Side note: Snowflake has this neat connect by functionality to deal with hierarchies - why not utilize it here? As I said, I wanted to stay compatible with other DBs. The same result can be achieved with this functionality, too, but it would involve some string-splitting of the sys_connect_by_path to get the path into columns. Hence, here is just the first half of the connect-by-version in case you want to compare yourself:
with cte_campaign as (
select
ca.id as campaignid
, ca.parentid
, ca.name
from raw.salesforce.campaign ca
where ca.isdeleted = false
)
select
campaignid
, name
, parentid
, sys_connect_by_path(name, ' -> ') as path
, connect_by_root name as name_master
, level
from cte_campaign
start with parentid is null
connect by parentid = prior campaignidNow we have a query (stored as a view in Snowflake) we can plug in Tableau.
Visualize in Tableau
To visualize this data, let's simply draw a pivot table on start- and end-dates, effectively identifying the time until an RD is (for whatever reason) terminated:
Nothing fancy in here, but what about the Campaign hierarchy we built earlier?

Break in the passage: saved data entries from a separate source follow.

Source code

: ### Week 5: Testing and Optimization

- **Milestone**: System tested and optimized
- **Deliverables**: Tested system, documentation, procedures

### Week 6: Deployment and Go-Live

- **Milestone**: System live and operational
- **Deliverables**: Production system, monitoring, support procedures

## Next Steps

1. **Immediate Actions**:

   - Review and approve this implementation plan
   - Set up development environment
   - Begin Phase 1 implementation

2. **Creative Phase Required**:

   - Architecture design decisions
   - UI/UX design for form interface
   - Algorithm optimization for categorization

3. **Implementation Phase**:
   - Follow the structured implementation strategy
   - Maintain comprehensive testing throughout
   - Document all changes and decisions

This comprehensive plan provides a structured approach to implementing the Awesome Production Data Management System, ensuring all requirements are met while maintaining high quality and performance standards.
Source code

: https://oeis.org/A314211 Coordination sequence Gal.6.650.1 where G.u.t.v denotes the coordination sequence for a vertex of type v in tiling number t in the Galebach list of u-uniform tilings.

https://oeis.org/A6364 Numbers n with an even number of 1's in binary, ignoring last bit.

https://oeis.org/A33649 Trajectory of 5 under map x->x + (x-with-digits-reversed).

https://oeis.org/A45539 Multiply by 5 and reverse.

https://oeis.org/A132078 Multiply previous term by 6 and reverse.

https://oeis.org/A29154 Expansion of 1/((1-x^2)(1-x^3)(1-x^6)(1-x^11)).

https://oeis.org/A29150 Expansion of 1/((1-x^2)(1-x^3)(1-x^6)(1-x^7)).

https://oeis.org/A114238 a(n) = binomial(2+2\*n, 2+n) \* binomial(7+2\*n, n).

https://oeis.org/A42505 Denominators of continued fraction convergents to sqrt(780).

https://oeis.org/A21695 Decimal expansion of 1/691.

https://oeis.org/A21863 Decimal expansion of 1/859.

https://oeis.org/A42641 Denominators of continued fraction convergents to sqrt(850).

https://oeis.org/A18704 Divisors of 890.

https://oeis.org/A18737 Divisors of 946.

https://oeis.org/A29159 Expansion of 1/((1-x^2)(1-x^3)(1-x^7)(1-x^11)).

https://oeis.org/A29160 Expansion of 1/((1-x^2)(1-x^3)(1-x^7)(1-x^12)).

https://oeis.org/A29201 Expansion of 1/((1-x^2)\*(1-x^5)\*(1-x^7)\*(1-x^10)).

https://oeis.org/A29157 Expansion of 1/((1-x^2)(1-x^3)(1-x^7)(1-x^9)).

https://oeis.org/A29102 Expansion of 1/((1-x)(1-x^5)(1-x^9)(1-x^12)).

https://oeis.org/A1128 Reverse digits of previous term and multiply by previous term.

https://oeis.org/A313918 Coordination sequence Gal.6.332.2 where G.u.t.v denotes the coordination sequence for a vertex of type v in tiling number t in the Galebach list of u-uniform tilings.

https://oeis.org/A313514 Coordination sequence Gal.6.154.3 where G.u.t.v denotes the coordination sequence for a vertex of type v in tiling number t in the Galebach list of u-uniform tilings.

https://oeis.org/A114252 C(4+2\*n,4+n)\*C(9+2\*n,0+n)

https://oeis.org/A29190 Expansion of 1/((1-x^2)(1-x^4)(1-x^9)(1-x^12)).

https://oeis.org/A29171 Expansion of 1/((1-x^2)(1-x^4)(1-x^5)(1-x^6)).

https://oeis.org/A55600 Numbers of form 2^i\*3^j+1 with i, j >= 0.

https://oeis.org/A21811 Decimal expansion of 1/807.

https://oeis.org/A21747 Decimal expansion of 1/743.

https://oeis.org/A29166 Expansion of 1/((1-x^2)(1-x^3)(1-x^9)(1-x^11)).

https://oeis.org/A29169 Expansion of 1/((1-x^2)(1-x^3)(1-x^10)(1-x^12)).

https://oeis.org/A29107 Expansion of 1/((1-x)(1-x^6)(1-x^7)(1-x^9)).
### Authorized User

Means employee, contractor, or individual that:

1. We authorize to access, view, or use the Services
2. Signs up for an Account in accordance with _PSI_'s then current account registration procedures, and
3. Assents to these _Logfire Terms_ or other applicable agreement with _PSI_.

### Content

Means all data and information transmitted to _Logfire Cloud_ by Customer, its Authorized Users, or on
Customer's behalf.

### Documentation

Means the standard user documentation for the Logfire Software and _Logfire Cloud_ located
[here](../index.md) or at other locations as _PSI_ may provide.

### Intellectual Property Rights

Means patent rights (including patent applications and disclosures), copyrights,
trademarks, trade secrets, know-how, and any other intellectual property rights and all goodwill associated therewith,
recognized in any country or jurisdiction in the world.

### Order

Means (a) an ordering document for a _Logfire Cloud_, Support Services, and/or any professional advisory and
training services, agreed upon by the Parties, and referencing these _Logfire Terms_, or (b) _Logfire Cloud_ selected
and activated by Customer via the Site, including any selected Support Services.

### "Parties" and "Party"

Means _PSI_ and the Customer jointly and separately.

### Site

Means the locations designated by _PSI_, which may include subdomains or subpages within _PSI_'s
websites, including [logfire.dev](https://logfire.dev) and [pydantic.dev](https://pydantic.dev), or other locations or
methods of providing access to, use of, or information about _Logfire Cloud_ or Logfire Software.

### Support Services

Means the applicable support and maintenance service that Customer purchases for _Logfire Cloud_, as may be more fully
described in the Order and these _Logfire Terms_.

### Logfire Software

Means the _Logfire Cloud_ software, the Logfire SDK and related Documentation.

Tableau lacks the capability to natively build a filter with hierarchies. Of course I could build a separate sheet visualizing the campaigns in some hierarchical way and use that sheet as a filter for the pivot table above. But there is another way:
The very talented people at Infotopics | Apps for Tableau built a free (🥳) extension to do just that:
🔗 appsfortableau.infotopics.com/extensions-for-tableau/hierarchyfilter
With this hierarchy-filter in a dashboard, the viewer can easily drill into Campaigns:
And we finally arrived: From a hierarchical dimension in Salesforce via recursive SQL in Snowflake to a hierarchy filter in Tableau.